→ **Information shown**:
BEGIN

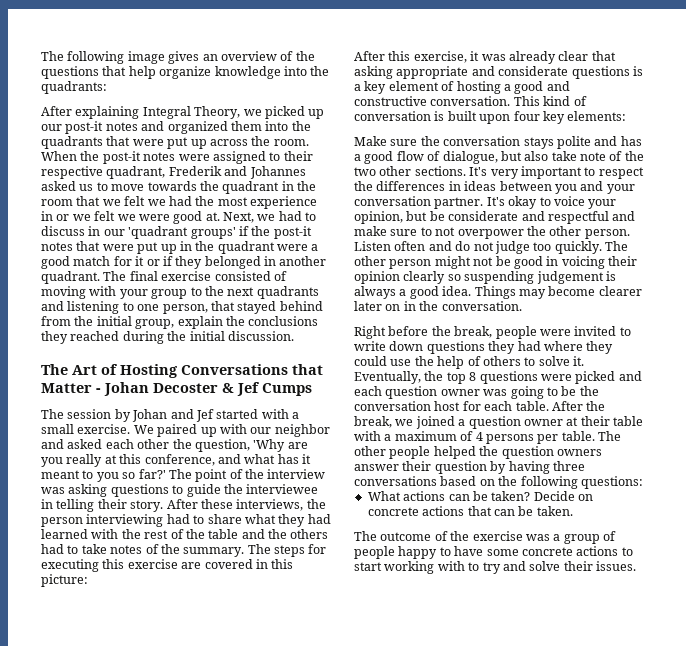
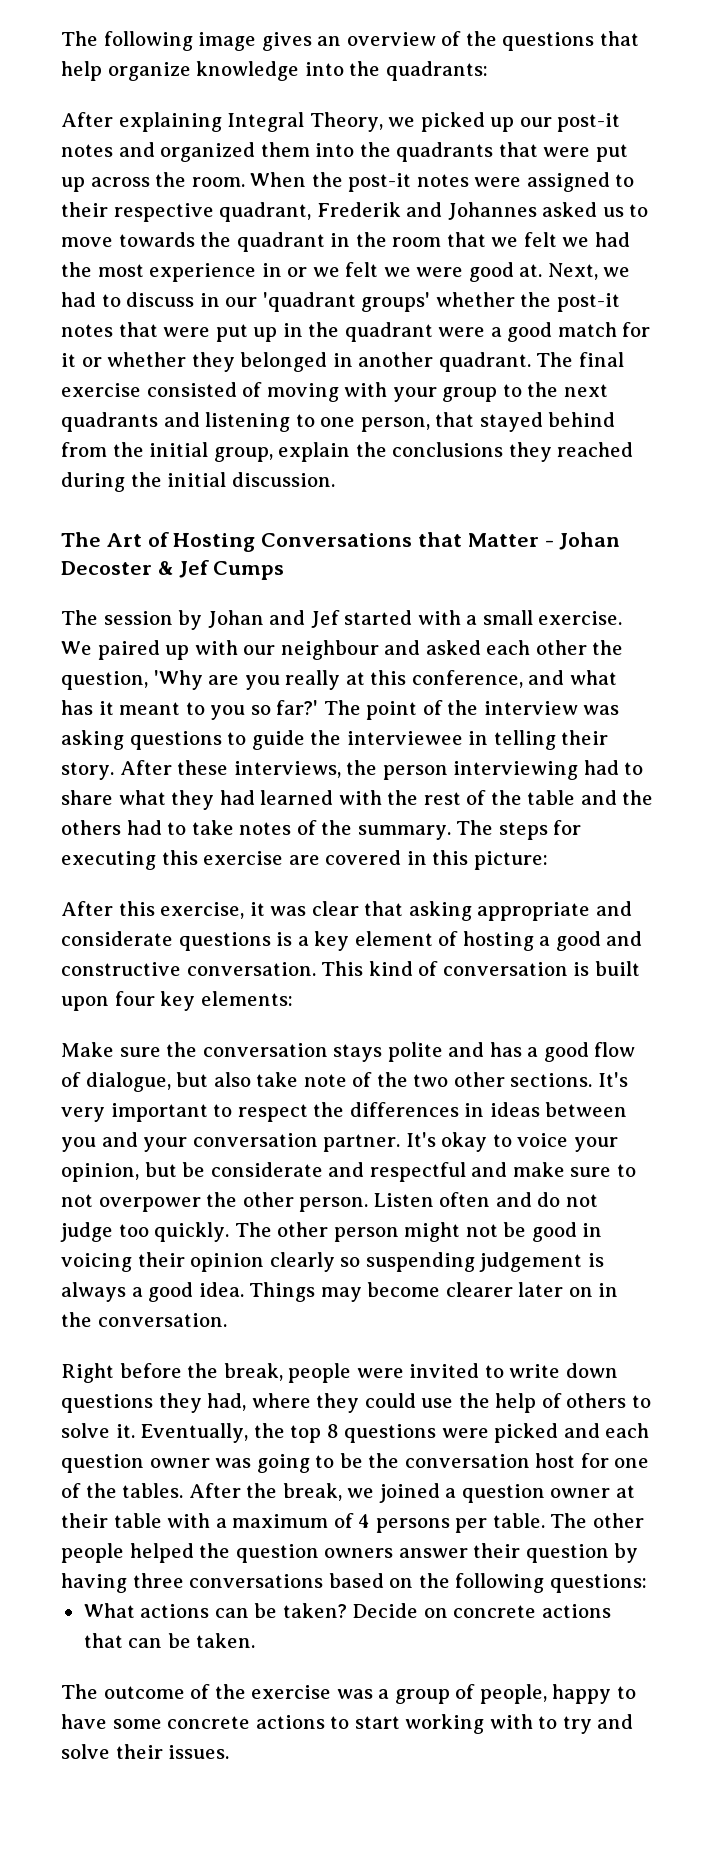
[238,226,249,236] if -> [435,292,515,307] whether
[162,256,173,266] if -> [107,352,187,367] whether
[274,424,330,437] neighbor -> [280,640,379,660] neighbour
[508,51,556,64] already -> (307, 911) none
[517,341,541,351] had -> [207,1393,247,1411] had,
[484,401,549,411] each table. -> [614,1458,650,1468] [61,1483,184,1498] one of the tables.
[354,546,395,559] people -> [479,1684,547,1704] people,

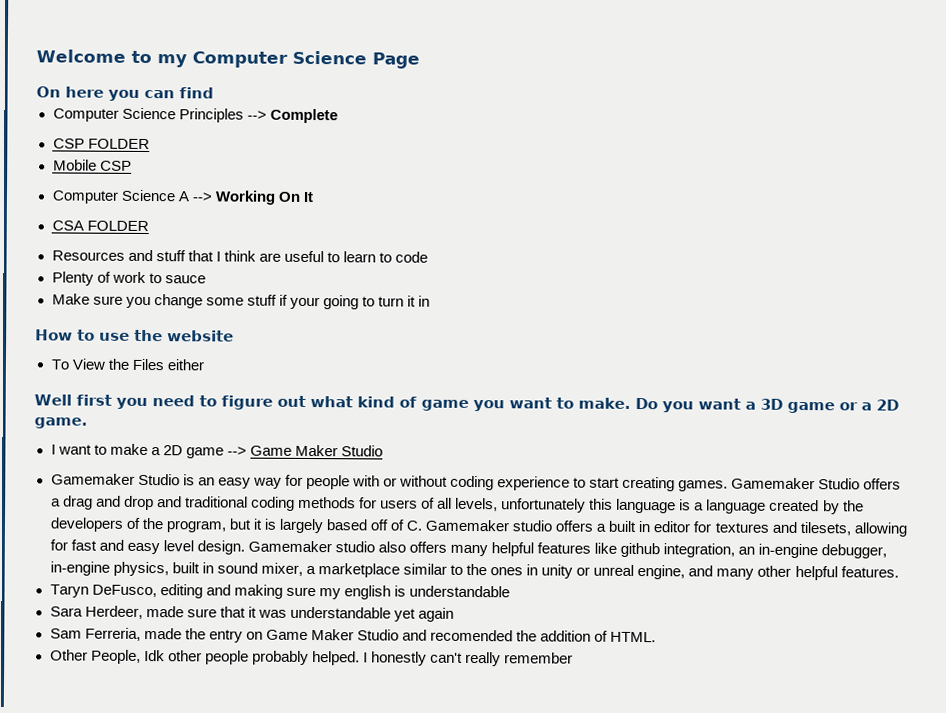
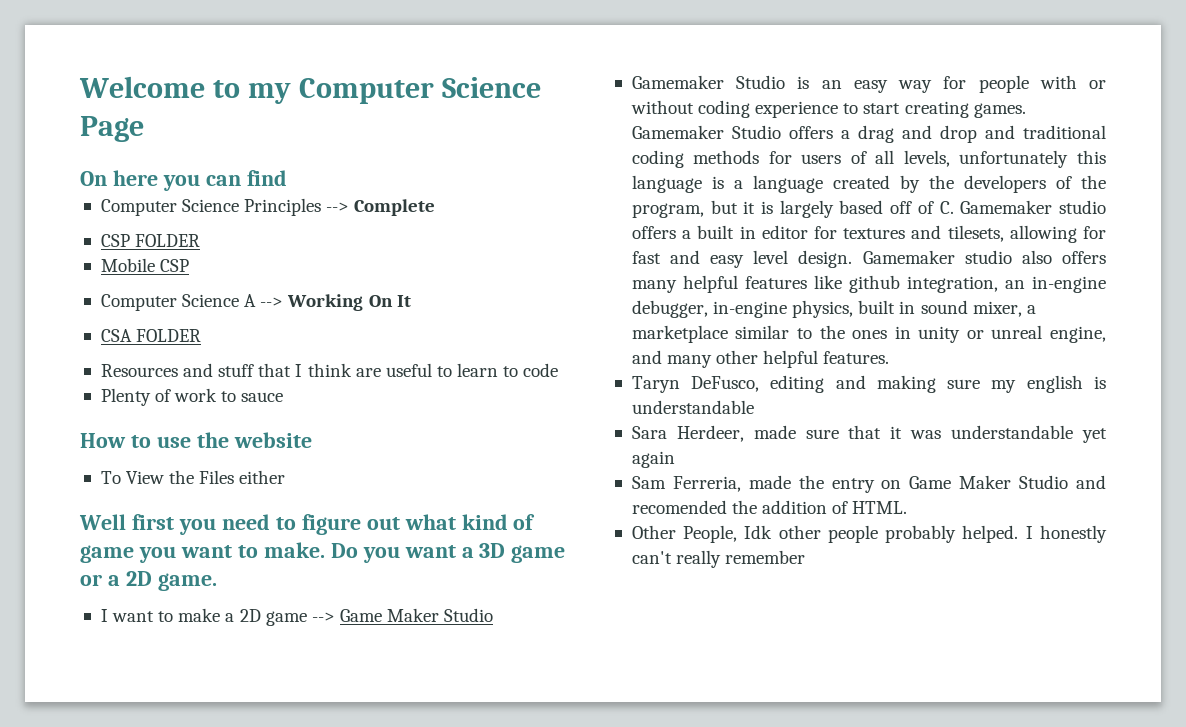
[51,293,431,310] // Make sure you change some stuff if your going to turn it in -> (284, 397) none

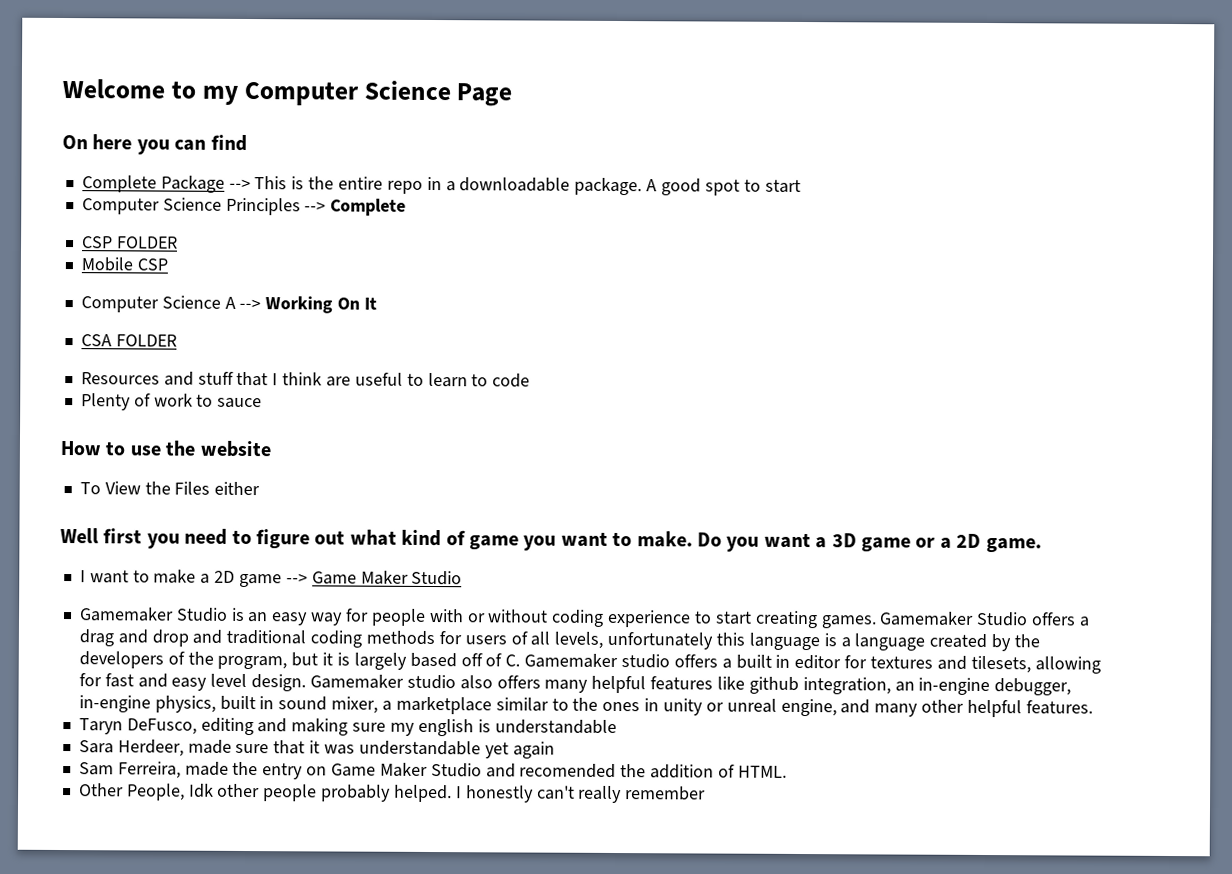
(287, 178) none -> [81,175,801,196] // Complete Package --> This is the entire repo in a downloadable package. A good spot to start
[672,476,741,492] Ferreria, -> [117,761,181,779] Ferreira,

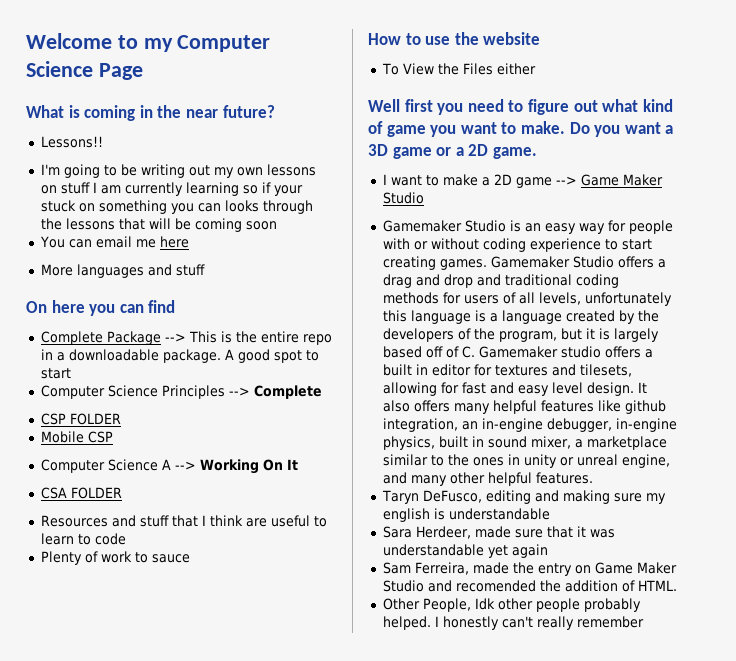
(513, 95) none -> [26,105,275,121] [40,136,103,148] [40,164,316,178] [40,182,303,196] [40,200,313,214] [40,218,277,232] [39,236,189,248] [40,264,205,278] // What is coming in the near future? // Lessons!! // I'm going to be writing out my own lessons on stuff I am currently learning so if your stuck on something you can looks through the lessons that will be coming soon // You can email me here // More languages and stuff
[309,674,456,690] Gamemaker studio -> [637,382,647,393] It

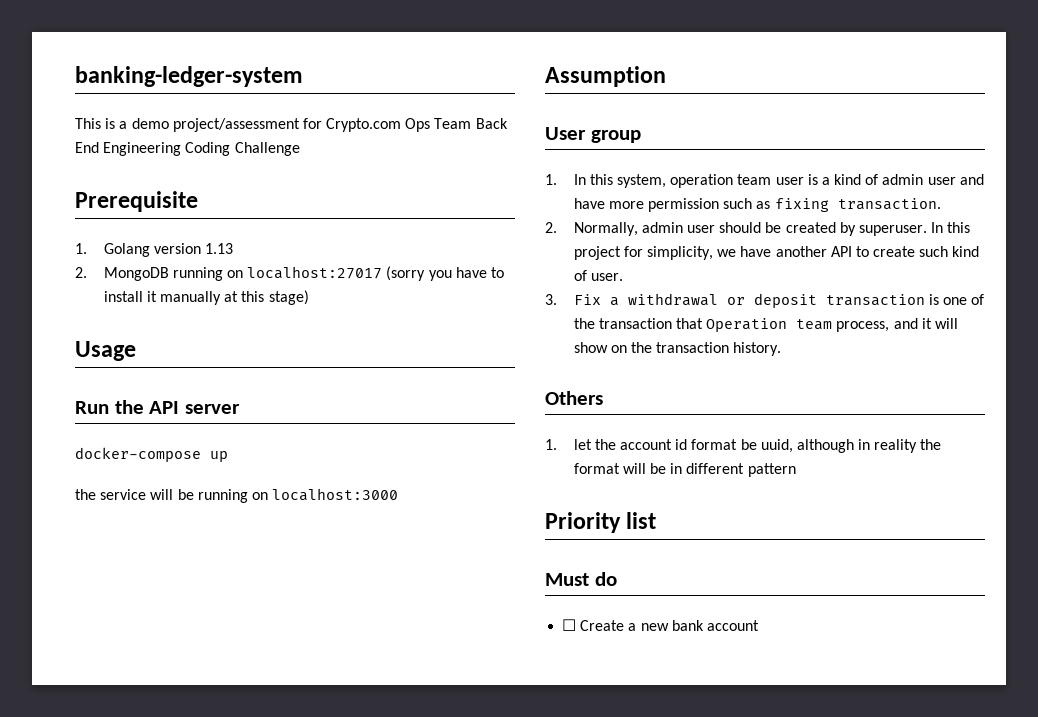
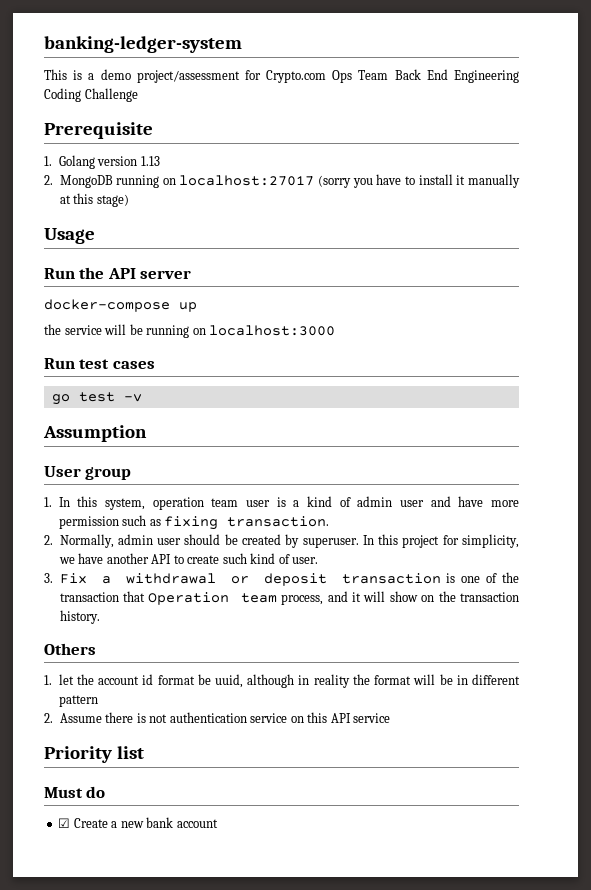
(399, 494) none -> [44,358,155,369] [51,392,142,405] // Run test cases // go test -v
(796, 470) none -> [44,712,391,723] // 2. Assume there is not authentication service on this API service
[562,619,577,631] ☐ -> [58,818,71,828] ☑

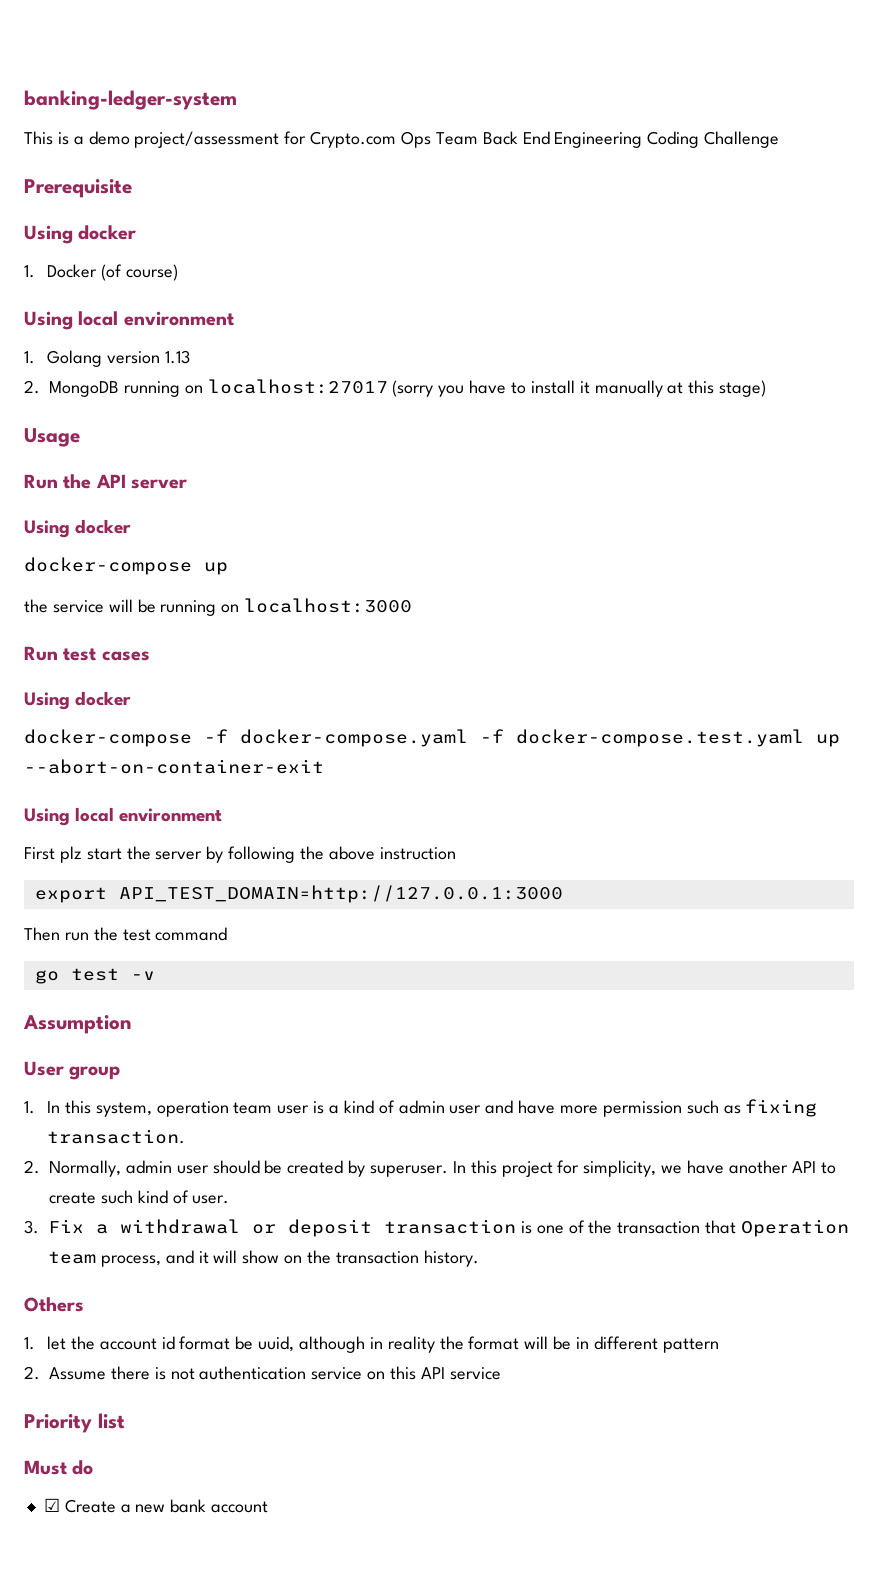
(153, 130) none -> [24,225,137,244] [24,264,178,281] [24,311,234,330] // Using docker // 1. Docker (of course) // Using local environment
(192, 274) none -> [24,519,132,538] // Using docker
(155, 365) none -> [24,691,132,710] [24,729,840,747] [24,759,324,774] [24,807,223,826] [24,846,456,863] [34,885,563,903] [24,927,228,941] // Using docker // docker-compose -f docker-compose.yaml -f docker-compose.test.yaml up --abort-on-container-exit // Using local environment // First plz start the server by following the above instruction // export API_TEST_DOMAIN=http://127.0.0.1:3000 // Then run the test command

END

→ **Exercise goal**: Once the pictures are set aside, repeat each entry exactly as it stands.

→ **Exercise solution**:
[238,226,249,236] if -> [435,292,515,307] whether
[162,256,173,266] if -> [107,352,187,367] whether
[274,424,330,437] neighbor -> [280,640,379,660] neighbour
[508,51,556,64] already -> (307, 911) none
[517,341,541,351] had -> [207,1393,247,1411] had,
[484,401,549,411] each table. -> [614,1458,650,1468] [61,1483,184,1498] one of the tables.
[354,546,395,559] people -> [479,1684,547,1704] people,

[51,293,431,310] // Make sure you change some stuff if your going to turn it in -> (284, 397) none

(287, 178) none -> [81,175,801,196] // Complete Package --> This is the entire repo in a downloadable package. A good spot to start
[672,476,741,492] Ferreria, -> [117,761,181,779] Ferreira,

(513, 95) none -> [26,105,275,121] [40,136,103,148] [40,164,316,178] [40,182,303,196] [40,200,313,214] [40,218,277,232] [39,236,189,248] [40,264,205,278] // What is coming in the near future? // Lessons!! // I'm going to be writing out my own lessons on stuff I am currently learning so if your stuck on something you can looks through the lessons that will be coming soon // You can email me here // More languages and stuff
[309,674,456,690] Gamemaker studio -> [637,382,647,393] It

(399, 494) none -> [44,358,155,369] [51,392,142,405] // Run test cases // go test -v
(796, 470) none -> [44,712,391,723] // 2. Assume there is not authentication service on this API service
[562,619,577,631] ☐ -> [58,818,71,828] ☑

(153, 130) none -> [24,225,137,244] [24,264,178,281] [24,311,234,330] // Using docker // 1. Docker (of course) // Using local environment
(192, 274) none -> [24,519,132,538] // Using docker
(155, 365) none -> [24,691,132,710] [24,729,840,747] [24,759,324,774] [24,807,223,826] [24,846,456,863] [34,885,563,903] [24,927,228,941] // Using docker // docker-compose -f docker-compose.yaml -f docker-compose.test.yaml up --abort-on-container-exit // Using local environment // First plz start the server by following the above instruction // export API_TEST_DOMAIN=http://127.0.0.1:3000 // Then run the test command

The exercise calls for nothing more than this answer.